The role of the iMT in the initiation and progression of different types of cancer is not fully understood, and being able to target these problematic CSCs and their communication pathways could offer a novel approach to fighting cancer. In particular, the impact of mitochondrial transfer in the human nervous system and its role in brain cancer largely remains a mystery – but one that Dr Malchenko is determined to solve.

Mitochondrial Transfer Between Brain Cells

Dr Malchenko and his colleagues carried out a series of co-culture experiments using a variety of combinations of cells to investigate iMT. They looked at human neural stem cells and brain CSCs, which are also known as brain tumour-initiating cells (BTICs), and their mitochondrial signalling with close-by astrocytes. The team found evidence of iMT from both human neural stem cells and from BTICs to astrocytes, with some interesting differences which warrant further exploration.

Dr Malchenko explains that mitochondria transferred to astrocytes, from both neural stem cells and BTICs, triggered similar transcriptome changes in the receiving astrocytes. Such changes relate to the regulation of certain genes, which in turn result in various changes within the cells, depending on which genes are turned on or off. The team found that in contrast to the neural stem cells, the mitochondria transferred from the BTICs had a significant proliferative effect on the astrocytes, causing them to increase in numbers rapidly. They also suspect that the effect of iMT on the transcriptome changes and, in turn, the growth and proliferation of the astrocytes is due to mitochondrial retrograde signalling between the transplanted BTIC mitochondria and the receiving astrocyte nuclei.

Future Brain Cancer Research

The team’s previous research enabled the development of a method to produce human radial (RG) cells – precursors to neural stem cells – using induced pluripotent stem cell (iPSC) technology. They also established an animal model of brain cancer to allow the study of the disease. Dr Malchenko explains that these methods allow large quantities of RG cells and BTICS to be produced, enabling different types of experiments to be conducted. He adds that they were also able to use the RG cells to produce astrocytes at various stages of development, and highlights that their reproducible cell production methods and animal models could be used to further study the molecular impact of iMT and mitochondrial signalling within and between brain cells.

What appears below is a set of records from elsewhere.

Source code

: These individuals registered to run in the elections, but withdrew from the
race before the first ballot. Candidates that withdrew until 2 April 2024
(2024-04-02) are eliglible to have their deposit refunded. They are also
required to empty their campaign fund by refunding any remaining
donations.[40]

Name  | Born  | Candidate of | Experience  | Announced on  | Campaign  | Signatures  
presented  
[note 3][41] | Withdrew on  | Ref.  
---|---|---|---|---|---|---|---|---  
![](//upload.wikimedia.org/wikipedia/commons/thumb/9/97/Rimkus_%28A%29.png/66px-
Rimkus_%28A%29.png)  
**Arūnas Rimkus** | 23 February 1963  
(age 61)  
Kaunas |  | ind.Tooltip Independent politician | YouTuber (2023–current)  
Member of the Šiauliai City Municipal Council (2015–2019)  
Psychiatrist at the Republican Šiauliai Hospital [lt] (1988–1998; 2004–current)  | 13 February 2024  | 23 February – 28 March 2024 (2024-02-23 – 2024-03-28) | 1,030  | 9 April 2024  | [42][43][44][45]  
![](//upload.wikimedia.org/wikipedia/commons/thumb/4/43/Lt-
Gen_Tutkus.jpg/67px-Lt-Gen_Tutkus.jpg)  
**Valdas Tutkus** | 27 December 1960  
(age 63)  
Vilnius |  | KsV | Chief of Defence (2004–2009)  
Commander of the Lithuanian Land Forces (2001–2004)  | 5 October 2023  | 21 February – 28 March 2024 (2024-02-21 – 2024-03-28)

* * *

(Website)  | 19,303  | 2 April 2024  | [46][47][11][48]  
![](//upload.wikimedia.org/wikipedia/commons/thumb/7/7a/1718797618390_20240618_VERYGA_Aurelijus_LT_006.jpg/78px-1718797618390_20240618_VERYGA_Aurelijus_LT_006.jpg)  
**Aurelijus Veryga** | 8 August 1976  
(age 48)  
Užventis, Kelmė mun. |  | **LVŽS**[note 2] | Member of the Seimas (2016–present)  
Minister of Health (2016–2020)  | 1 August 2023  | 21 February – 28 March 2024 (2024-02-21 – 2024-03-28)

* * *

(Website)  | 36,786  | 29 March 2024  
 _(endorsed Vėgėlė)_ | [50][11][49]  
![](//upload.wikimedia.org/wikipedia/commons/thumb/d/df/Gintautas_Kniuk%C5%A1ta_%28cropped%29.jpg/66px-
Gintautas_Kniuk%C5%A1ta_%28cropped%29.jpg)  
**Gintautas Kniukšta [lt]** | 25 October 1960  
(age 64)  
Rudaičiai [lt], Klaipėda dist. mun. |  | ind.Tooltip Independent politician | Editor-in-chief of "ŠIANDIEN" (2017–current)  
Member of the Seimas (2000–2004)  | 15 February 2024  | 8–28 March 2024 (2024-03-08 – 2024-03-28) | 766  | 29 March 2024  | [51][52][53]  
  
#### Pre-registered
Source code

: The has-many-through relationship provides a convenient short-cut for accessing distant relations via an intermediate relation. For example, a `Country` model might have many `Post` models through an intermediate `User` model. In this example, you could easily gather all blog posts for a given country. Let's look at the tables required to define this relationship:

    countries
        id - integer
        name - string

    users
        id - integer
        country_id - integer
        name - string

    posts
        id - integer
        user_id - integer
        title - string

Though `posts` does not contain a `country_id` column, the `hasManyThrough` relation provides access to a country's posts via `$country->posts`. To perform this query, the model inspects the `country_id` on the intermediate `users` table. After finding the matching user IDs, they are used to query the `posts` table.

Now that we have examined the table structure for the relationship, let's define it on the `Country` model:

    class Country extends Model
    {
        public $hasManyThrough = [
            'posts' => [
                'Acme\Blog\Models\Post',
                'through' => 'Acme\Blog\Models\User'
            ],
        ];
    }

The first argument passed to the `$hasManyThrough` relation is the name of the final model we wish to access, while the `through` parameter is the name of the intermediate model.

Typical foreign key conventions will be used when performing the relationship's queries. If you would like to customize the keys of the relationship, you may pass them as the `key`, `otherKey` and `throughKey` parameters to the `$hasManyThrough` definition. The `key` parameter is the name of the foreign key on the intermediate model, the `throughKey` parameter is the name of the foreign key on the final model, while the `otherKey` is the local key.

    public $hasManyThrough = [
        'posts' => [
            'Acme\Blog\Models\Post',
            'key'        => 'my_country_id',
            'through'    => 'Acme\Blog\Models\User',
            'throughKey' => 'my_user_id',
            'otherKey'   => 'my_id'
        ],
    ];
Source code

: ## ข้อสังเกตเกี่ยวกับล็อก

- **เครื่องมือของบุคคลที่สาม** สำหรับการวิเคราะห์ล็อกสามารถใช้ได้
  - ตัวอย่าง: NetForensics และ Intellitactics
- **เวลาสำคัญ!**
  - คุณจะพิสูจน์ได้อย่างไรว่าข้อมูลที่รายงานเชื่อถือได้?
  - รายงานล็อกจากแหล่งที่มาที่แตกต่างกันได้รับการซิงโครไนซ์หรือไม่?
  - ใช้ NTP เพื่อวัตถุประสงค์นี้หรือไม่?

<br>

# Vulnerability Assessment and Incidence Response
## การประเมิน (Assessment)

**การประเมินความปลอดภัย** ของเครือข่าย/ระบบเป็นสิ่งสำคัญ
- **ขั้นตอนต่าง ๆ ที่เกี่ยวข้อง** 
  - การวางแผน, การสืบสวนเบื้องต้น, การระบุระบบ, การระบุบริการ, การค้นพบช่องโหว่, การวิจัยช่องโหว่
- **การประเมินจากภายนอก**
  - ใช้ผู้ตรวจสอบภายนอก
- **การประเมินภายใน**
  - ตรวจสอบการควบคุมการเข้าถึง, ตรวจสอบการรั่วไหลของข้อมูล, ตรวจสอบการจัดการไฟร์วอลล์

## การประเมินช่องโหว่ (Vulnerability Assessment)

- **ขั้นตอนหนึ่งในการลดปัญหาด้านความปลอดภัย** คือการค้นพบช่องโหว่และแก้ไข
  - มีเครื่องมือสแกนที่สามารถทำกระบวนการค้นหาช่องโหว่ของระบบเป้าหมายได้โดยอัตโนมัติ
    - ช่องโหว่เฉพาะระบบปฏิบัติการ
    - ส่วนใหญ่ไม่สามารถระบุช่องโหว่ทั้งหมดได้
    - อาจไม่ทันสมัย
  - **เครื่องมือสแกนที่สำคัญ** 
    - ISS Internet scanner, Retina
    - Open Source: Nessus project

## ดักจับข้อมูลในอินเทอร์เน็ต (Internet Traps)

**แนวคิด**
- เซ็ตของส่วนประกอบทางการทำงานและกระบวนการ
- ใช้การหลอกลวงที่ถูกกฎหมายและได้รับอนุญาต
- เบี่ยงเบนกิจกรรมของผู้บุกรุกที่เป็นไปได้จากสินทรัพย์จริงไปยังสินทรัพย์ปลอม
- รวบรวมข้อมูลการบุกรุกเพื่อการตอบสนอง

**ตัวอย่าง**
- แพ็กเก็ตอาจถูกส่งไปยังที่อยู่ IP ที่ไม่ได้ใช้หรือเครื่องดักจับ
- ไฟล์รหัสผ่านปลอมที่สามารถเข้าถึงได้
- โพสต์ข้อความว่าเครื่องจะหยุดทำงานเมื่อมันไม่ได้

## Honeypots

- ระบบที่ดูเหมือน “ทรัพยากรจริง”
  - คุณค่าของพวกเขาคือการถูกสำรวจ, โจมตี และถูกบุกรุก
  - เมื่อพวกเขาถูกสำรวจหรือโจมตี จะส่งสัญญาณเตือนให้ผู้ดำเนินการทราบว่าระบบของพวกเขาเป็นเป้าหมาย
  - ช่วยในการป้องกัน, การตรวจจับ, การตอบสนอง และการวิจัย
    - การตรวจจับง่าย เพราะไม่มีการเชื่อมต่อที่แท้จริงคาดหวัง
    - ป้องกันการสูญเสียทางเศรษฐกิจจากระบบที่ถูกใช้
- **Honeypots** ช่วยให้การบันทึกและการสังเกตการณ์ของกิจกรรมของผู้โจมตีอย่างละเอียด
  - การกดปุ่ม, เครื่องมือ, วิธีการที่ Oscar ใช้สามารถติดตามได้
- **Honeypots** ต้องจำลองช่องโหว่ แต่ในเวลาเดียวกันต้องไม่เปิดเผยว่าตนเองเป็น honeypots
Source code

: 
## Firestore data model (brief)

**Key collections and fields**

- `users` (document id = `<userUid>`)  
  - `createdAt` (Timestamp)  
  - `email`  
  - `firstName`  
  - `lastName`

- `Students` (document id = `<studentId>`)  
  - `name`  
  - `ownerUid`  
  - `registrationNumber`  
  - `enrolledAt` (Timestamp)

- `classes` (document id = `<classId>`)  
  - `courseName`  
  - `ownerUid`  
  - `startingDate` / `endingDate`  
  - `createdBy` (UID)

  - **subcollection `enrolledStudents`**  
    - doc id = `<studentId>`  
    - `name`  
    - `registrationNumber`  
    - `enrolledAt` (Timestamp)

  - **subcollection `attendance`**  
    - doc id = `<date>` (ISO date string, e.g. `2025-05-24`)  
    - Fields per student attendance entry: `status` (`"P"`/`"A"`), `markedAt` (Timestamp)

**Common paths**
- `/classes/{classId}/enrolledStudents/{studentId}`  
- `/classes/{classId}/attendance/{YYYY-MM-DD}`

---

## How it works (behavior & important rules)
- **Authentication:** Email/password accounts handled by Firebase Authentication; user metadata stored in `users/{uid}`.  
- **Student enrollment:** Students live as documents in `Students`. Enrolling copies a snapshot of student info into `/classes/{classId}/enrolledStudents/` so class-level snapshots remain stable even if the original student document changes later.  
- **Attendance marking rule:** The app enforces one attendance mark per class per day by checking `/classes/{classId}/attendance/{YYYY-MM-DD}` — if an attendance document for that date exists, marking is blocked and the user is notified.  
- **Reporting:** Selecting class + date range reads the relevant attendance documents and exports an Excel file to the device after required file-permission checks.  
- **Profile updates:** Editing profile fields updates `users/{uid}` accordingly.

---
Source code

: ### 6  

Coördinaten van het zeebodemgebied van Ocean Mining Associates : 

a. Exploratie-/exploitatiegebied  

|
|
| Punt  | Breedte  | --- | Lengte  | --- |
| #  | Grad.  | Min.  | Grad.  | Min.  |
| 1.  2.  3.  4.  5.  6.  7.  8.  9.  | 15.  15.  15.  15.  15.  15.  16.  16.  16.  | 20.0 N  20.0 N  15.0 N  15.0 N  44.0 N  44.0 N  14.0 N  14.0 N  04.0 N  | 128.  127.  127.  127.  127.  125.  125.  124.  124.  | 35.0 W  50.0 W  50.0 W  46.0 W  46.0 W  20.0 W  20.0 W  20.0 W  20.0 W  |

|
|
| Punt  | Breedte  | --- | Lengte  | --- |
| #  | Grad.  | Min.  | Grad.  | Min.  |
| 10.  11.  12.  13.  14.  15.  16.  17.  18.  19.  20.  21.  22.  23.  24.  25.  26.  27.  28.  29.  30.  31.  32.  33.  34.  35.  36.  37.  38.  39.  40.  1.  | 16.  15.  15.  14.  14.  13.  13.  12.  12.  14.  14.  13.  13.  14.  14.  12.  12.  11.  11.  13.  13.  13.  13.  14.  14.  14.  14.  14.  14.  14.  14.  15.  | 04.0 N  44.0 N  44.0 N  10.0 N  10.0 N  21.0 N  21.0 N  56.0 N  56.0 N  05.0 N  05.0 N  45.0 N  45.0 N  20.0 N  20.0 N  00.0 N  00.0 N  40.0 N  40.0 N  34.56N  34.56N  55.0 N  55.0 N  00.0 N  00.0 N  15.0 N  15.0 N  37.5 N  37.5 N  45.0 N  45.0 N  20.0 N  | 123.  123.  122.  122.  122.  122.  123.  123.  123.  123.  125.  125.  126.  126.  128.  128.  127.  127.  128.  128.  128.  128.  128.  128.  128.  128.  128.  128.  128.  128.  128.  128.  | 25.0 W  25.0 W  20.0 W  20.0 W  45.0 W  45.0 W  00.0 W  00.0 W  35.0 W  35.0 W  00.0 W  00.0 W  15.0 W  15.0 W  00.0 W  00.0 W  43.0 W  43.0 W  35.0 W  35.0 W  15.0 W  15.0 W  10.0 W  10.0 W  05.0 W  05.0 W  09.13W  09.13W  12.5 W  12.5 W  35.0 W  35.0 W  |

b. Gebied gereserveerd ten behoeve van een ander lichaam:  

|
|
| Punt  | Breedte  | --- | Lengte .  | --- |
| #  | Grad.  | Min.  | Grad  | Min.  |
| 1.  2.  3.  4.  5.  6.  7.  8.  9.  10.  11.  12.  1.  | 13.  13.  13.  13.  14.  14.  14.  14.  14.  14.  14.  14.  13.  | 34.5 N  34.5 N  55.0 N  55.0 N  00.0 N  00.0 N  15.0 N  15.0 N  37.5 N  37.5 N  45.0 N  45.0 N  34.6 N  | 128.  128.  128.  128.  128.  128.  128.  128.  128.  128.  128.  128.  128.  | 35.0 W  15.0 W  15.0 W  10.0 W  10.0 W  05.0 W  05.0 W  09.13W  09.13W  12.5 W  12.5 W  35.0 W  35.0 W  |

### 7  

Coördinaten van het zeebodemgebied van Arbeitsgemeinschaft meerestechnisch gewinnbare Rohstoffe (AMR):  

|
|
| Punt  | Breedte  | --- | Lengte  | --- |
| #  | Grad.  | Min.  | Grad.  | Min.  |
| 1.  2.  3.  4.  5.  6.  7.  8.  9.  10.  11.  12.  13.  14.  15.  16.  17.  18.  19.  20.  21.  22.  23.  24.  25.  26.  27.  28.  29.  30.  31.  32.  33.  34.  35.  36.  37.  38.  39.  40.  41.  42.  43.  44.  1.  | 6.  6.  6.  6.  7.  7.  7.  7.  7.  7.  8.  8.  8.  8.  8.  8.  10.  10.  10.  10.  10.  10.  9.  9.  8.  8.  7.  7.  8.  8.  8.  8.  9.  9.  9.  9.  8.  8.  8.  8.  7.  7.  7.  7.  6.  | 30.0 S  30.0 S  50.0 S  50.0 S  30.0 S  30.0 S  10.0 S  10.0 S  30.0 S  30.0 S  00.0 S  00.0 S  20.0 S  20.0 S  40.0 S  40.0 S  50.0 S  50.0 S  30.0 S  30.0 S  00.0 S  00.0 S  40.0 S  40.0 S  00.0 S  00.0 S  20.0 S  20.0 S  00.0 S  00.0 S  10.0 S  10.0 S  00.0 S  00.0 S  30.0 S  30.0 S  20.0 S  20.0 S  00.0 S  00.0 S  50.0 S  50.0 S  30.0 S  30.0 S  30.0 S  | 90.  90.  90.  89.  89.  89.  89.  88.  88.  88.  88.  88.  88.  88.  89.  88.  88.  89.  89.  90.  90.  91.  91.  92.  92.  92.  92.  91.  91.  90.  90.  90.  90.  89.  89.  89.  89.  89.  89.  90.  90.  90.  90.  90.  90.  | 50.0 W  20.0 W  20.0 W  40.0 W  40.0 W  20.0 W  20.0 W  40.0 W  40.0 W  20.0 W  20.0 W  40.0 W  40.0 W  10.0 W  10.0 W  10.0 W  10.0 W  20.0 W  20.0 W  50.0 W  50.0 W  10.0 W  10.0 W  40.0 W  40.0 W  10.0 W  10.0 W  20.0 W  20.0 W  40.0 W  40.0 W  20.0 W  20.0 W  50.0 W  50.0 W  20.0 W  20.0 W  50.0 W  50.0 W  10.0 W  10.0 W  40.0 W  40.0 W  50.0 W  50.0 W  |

Dr Malchenko’s recent work forms a basis for understanding the impact of iMT on the mitochondria receiving astrocytes, providing new insights into the mechanisms of mitochondrial retrograde signalling pathways. Deciphering the impact of this communication between brain cells and having a reliable and reproducible in vitro model to allow further study of these cell interactions opens exciting new doors in the quest to uncover novel targets for cancer treatment.